If you find you really, truly can’t make that statement—it’s rare, but it happens—that’s OK. You can skip it and just keep tapping on the issue without the setup statement and then try again later. But for most of us, it’s very important to say it, even if it feels hard.

When we accept ourselves as we are, we aren’t “settling” or “keeping the problem in place.” We’re showing love and compassion for ourselves—for our feelings, our situation, and our history.

Choosing a Reminder Phrase

The reminder phrase is short—just a couple of words that bring to mind your MPI. You will speak this phrase out loud at each of the eight points in the sequence. Examples of reminder phrases might be:

This fear I’m feeling…
This sadness…
This frustration…
This back pain…

You’re repeating the reminder phrase out loud to remind yourself of the issue at each point. This reminder phrase serves to keep your focus on the MPI so you don’t get distracted.

Tapping through the Points

Once you have your reminder phrase, you are ready to start tapping through the eight points of the EFT sequence. These points are:

Eyebrow
Side of eye
Under eye
Under nose
Chin
Collarbone
Under arm
Top of head
Check In

You’ve now completed a round of tapping! First things first: Take a deep breath. Feel your body and notice what’s happening for you. Ask yourself: Did the issue shift? What thoughts came up for me while tapping? How do I feel on the 0-to-10 scale now?

Experience Tapping Now

My favorite part of the tapping process remains its simplicity, how easy it is for anyone to learn, put into practice, and benefit from. Get started with these eight simple steps.

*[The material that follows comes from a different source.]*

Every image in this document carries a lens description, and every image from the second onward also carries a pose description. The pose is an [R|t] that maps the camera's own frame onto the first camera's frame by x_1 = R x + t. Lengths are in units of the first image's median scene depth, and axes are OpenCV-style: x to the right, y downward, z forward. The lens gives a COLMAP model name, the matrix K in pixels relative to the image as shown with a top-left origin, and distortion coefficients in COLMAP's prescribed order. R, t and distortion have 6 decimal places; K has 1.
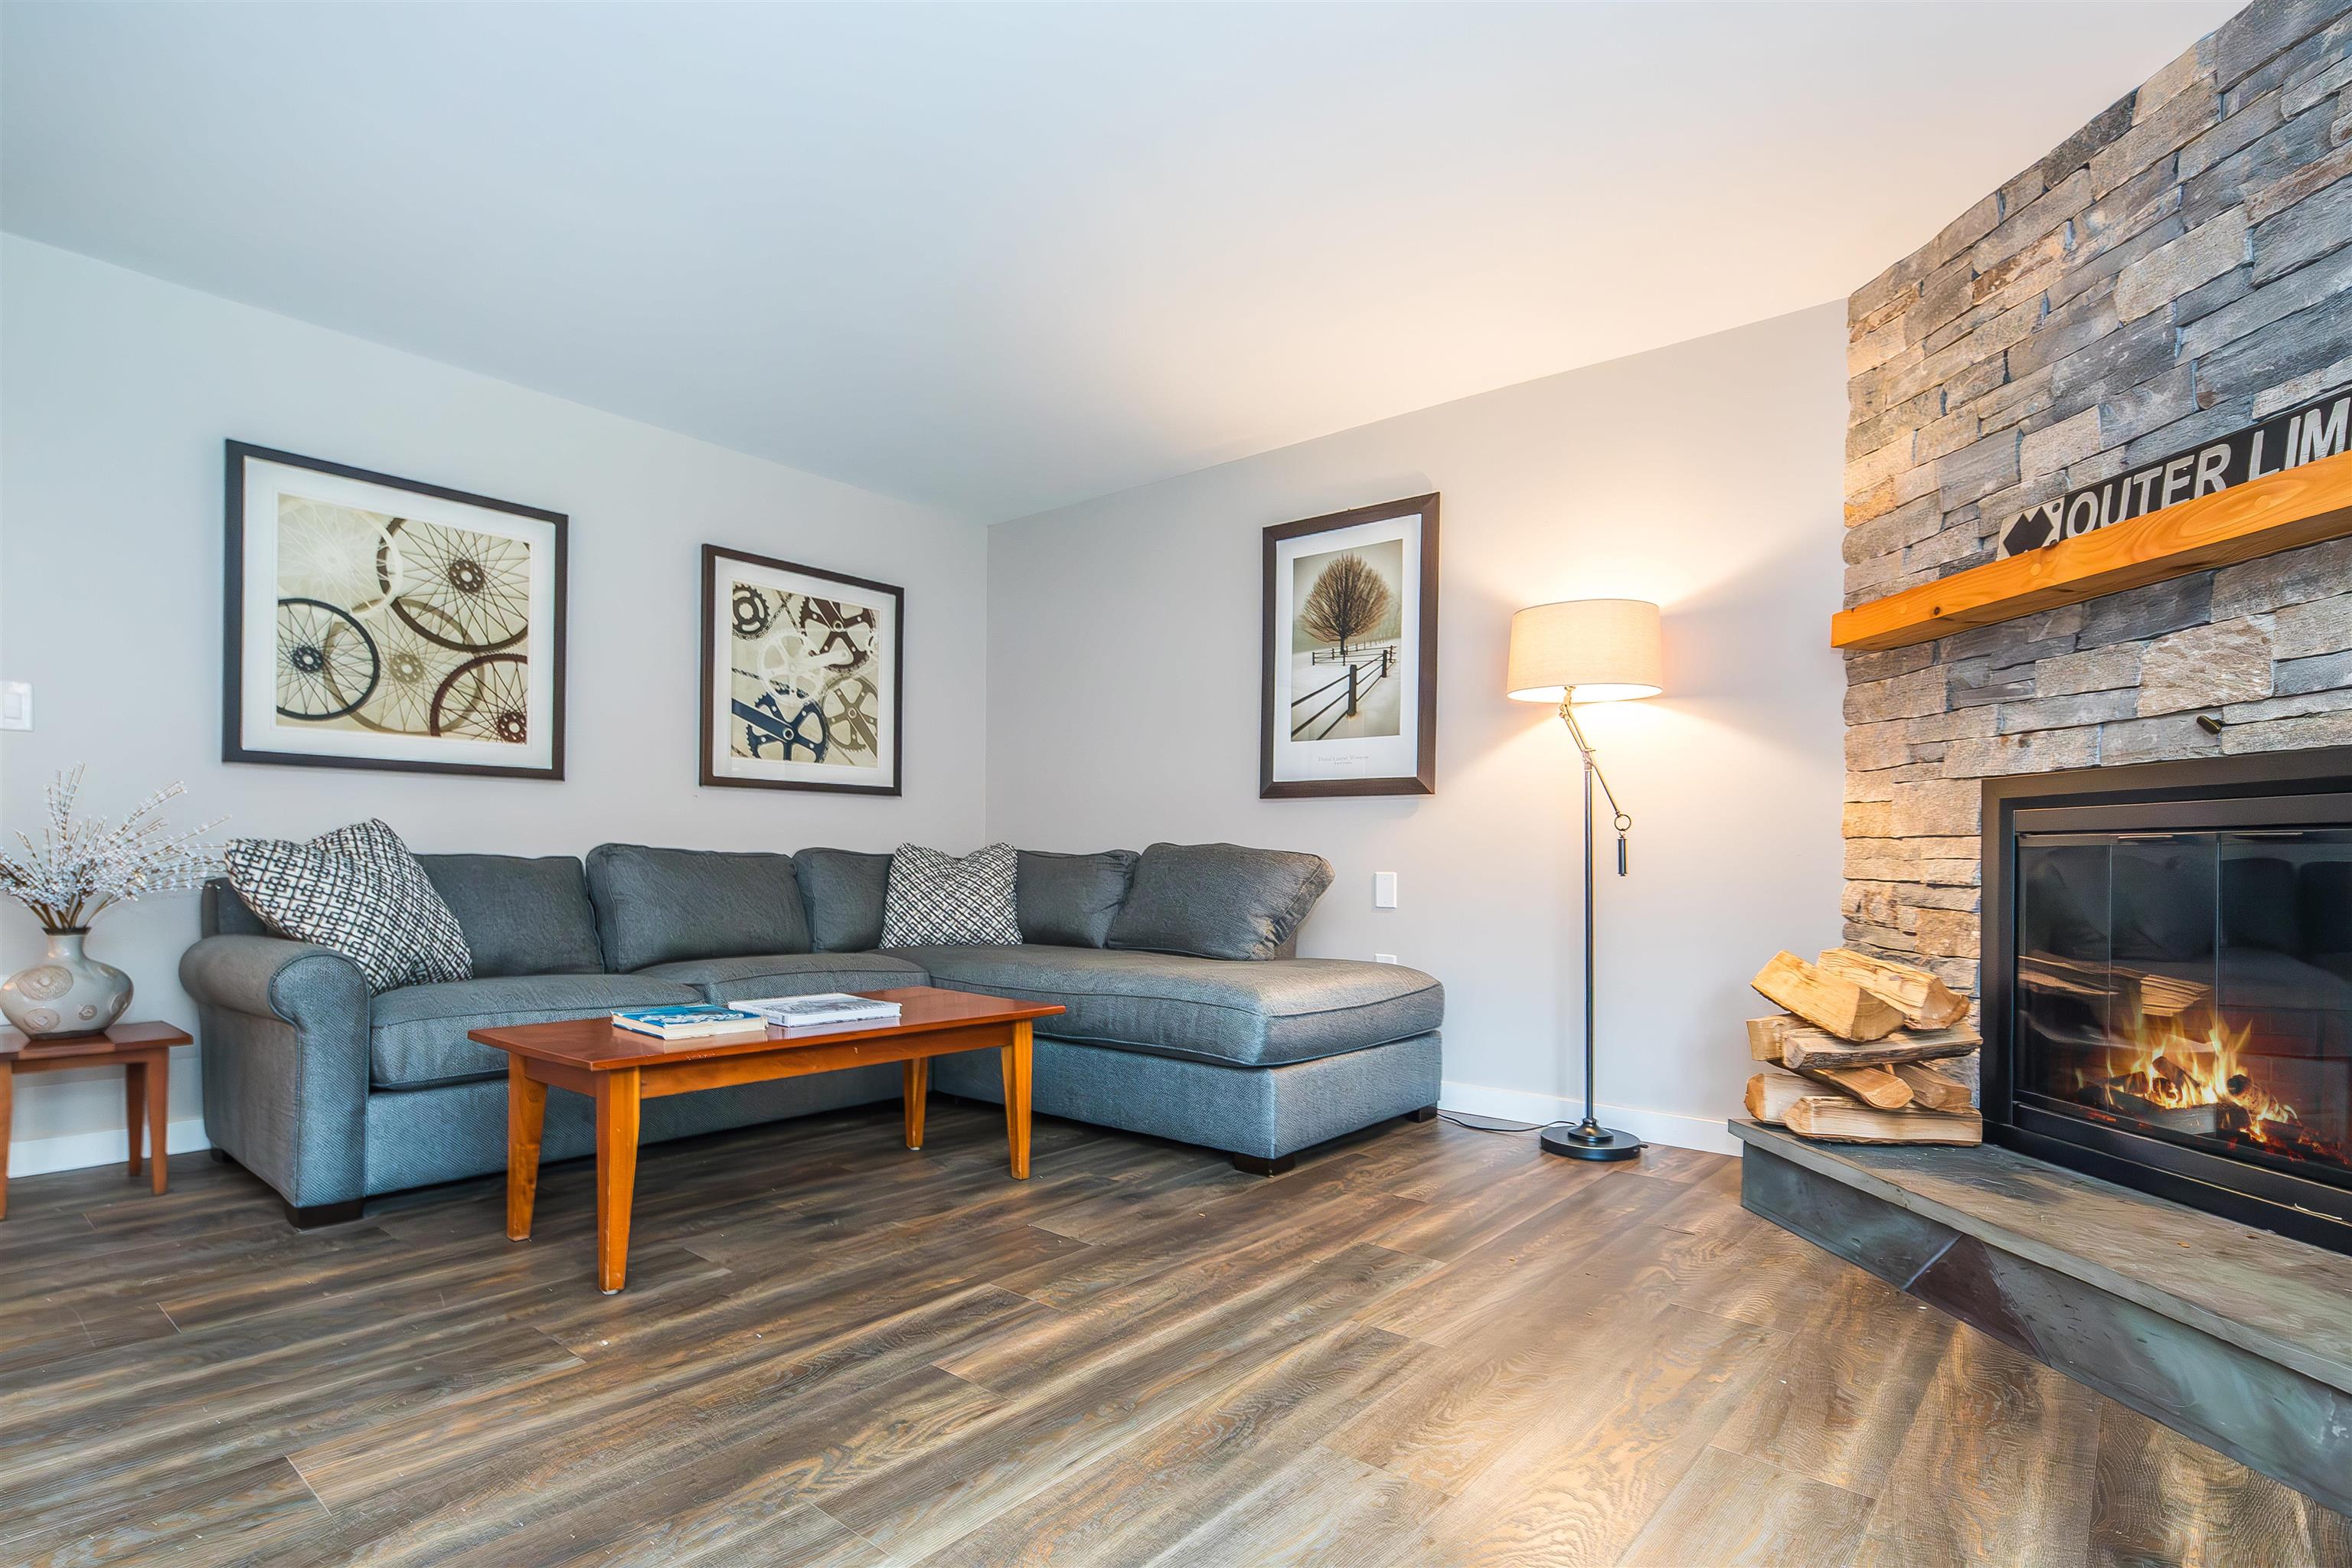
lens RADIAL K [[1202.2, 0, 1169.2], [0, 1202.2, 851.8], [0, 0, 1]] dist [0.006777, -0.000914]
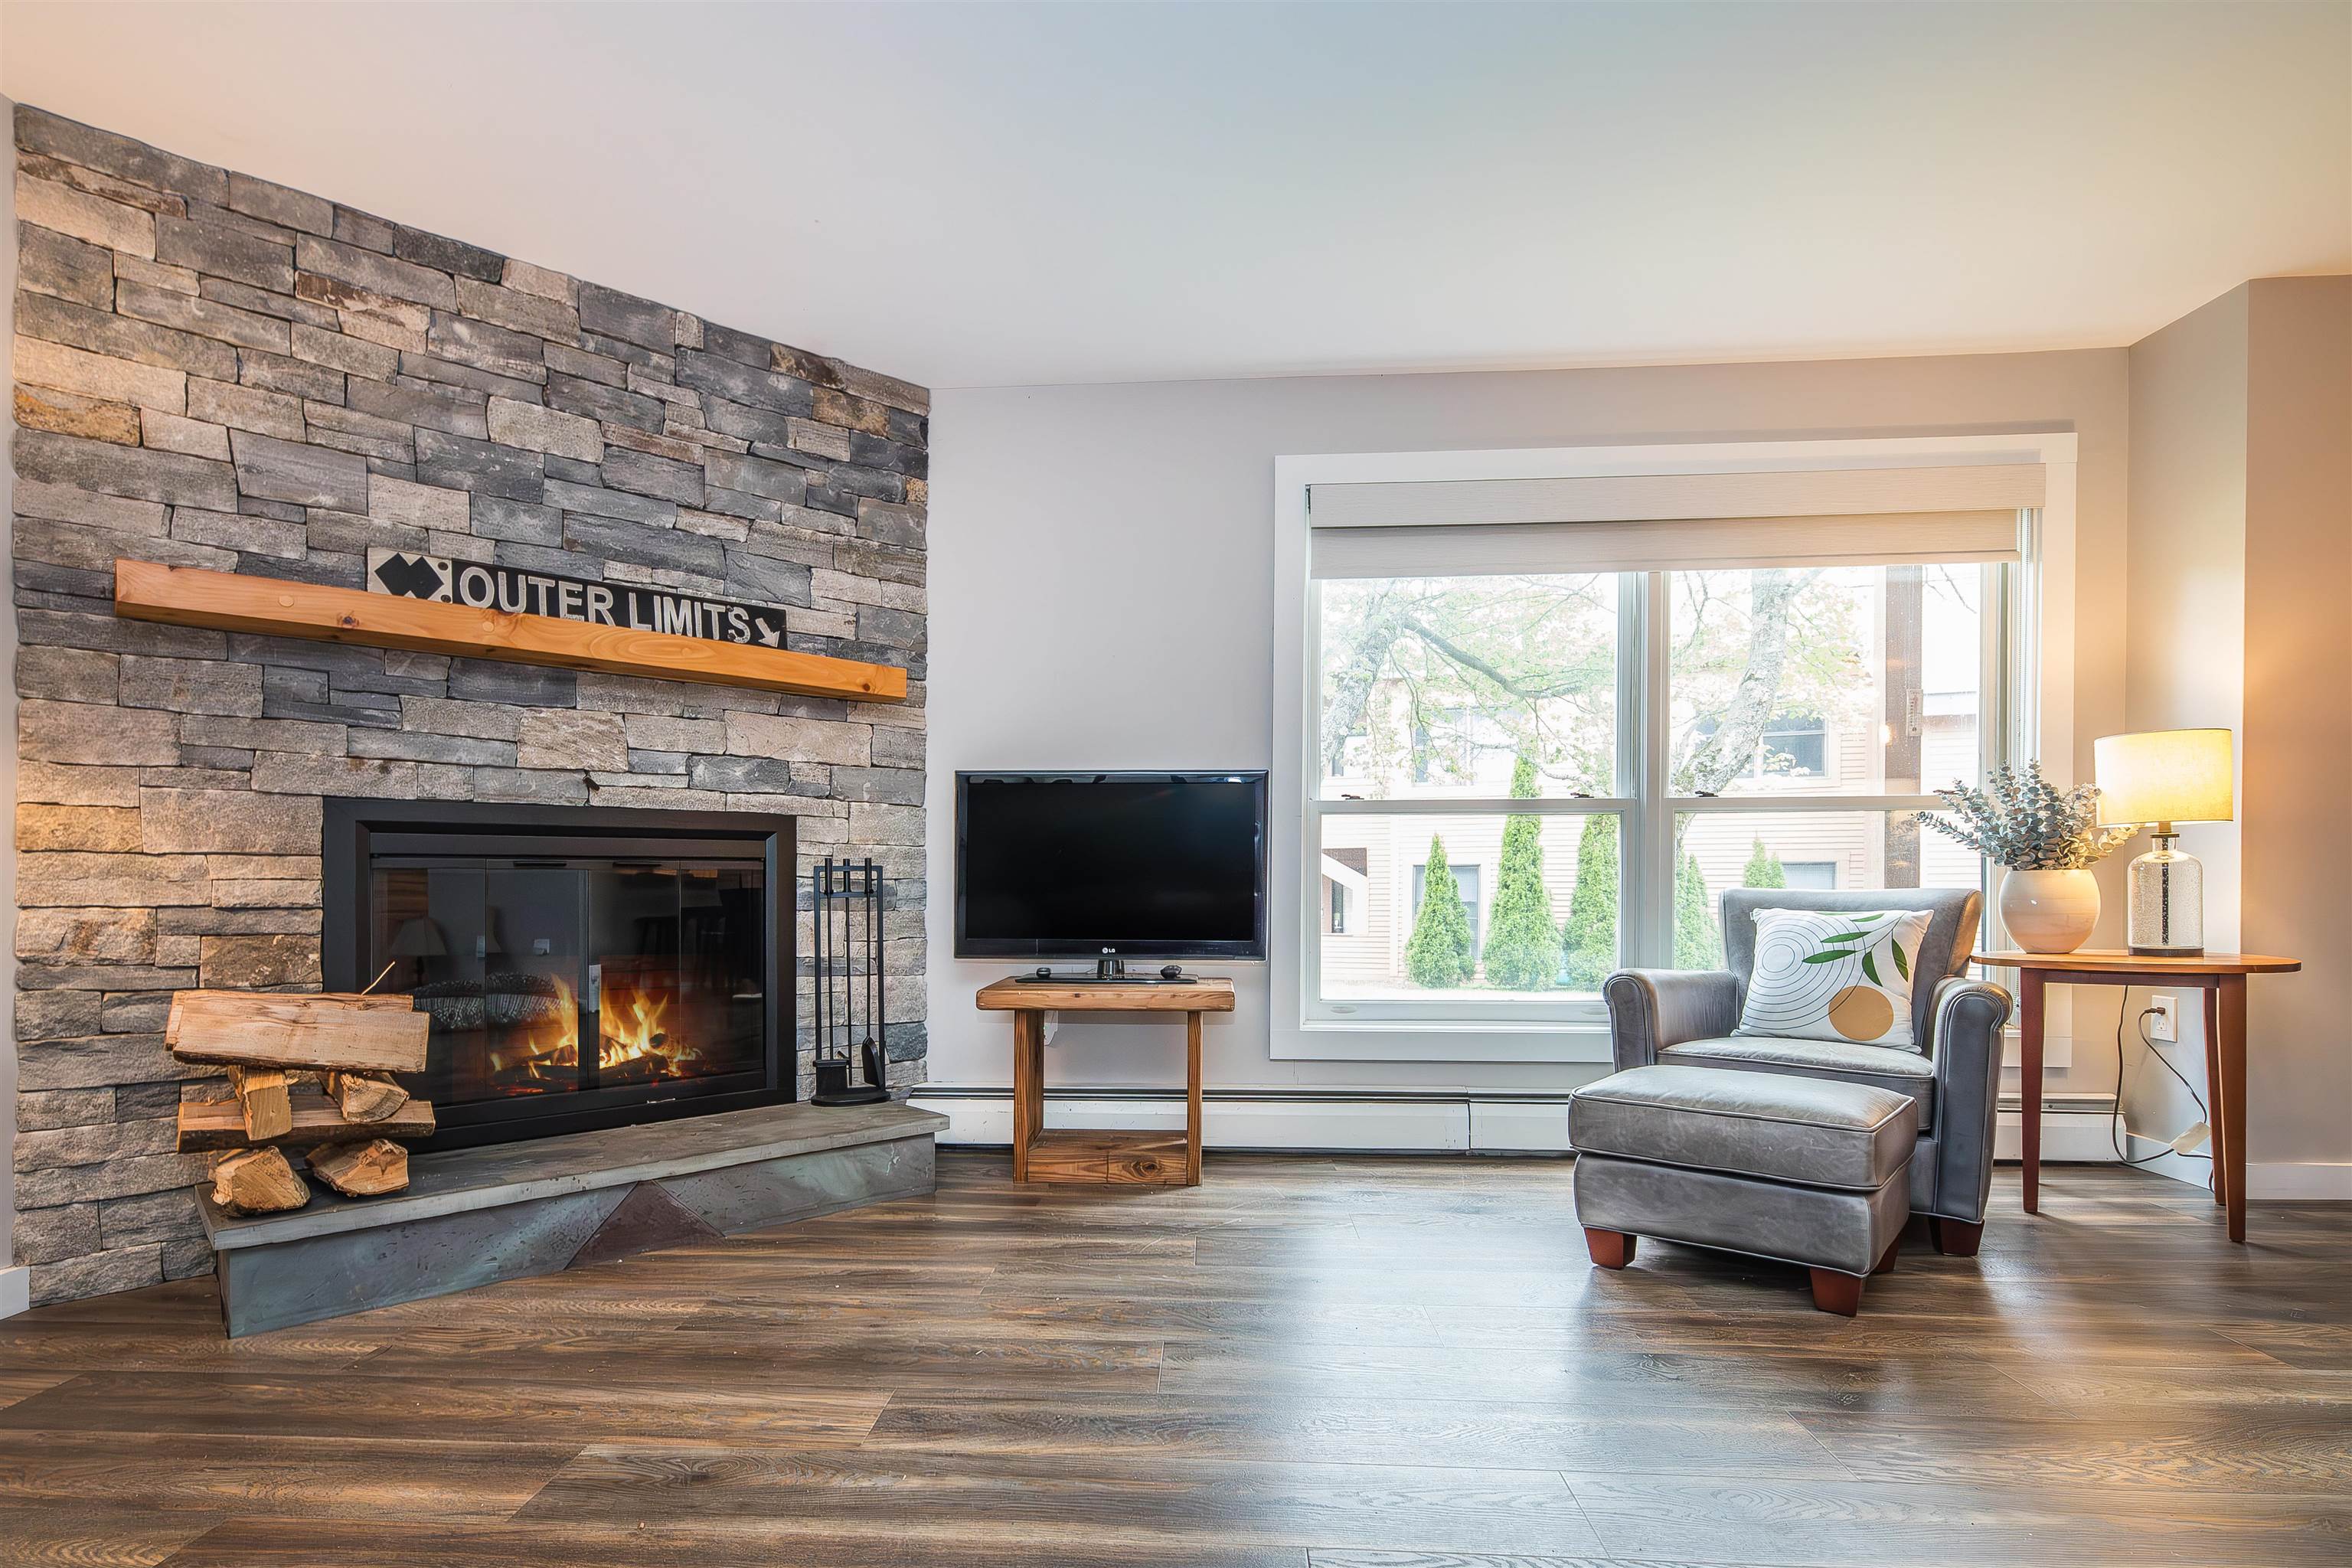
lens RADIAL K [[1140.1, 0, 1096.8], [0, 1140.1, 880.9], [0, 0, 1]] dist [0.009963, 0.000033]
pose [[-0.573619, -0.009867, 0.819063, -0.433172], [-0.009584, 0.999940, 0.005334, -0.003725], [-0.819066, -0.004790, -0.573679, 0.985946]]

1. Choose your “Most Pressing Issue” (MPI) and devise a reminder phrase.
2. Rate the intensity of your MPI on a scale of 0–10, (What level of distress does it bring up for you? A 10 would be the most distress you can imagine; a 0 rating would mean you don’t feel any distress at all.)
3. Craft a setup statement. (Even though [fill in the blank with your MPI], I deeply and completely accept myself.)
4. Tap on the karate chop point while repeating your setup statement three times.
5. Tap through the eight points in the EFT sequence while saying your reminder phrase out loud. Tap five to seven times at each point.

Once you have finished tapping the eight points in the sequence, take a deep breath.
Again rate the intensity of your issue using the 0-to-10 scale to check your progress.
Repeat as necessary to get the relief you desire.